Qué bueno amar la propia Patria y celebrarla, como en México cada 15 de septiembre, pero qué terrible que pertenecer a una patria se tome como razón para odiar otras patrias, o a miembros de la propia patria por razones políticas, raciales, económicas, etc.
Duele el corazón ver que en todo el mundo hay guerras y violencia entre gentes de pueblos que siempre habían convivido en paz y como hermanos, y ahora se consideran enemigos y se pelean ferozmente. Por un supuesto amor a su patria intentan ampliarla arrasando territorios ajenos, o ‘limpiarla’ eliminando ‘indeseables’.

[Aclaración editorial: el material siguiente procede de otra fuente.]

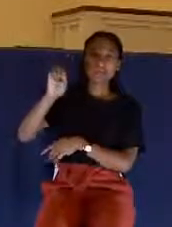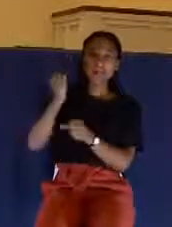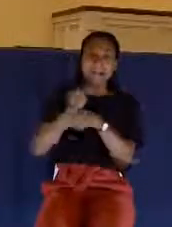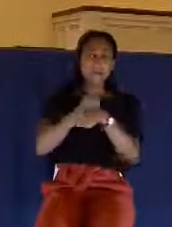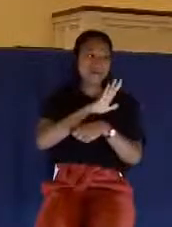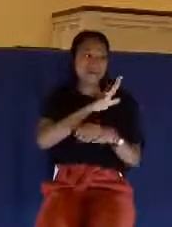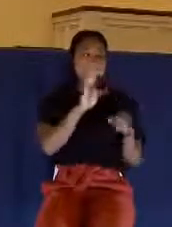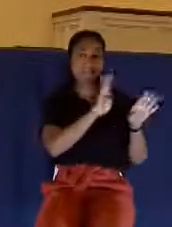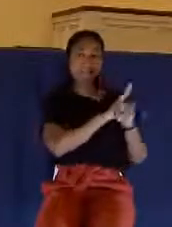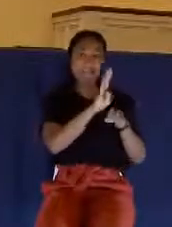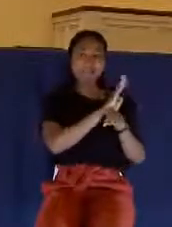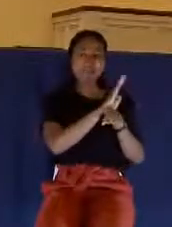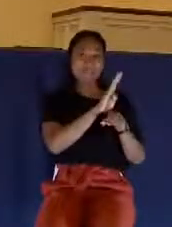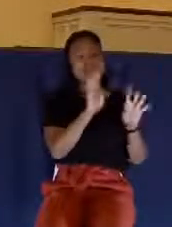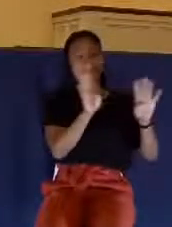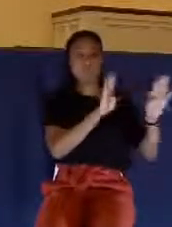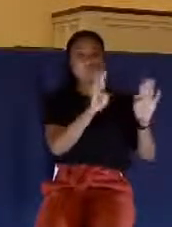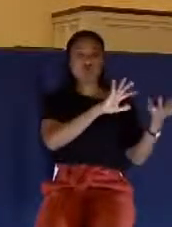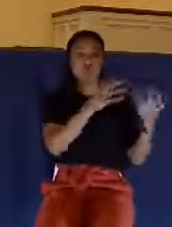Twinkie defense was born.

Si existiera un ‘odiómetro’, un aparato para medir el odio en el ambiente, descubriríamos preocupados que ha llegado a niveles alarmantes. Es una contaminación ambiental más dañina que la del humo, porque envenena el alma. Y no hay ‘verificentros’ que obliguen a la gente a comprobar y erradicar su nivel de odio, ni días de obligatorio ‘hoy no circula’ (‘hoy no circulan’ en redes sociales mensajes de ‘haters’; ‘hoy no circulan’ tanques de guerra ni drones con bombas, ‘hoy no circulan’ quienes atropellan inocentes).
Es preocupante el odio porque no tiene fácil cura. Hay que abrir el corazón a la gracia de Dios y permitirle recordarnos que no tenemos en este mundo nuestro hogar permanente, que estamos todos destinados a otra patria, la definitiva, en la que no tendrá cabida el odio, ni nadie que odie podrá entrar.
Dice san Pablo que somos “conciudadanos de los santos y miembros de la familia de Dios” (Ef 2, 19), de Aquel que nos ama, y nos pide amar; de Aquel que siempre nos perdona, pero nos pide siempre perdonar.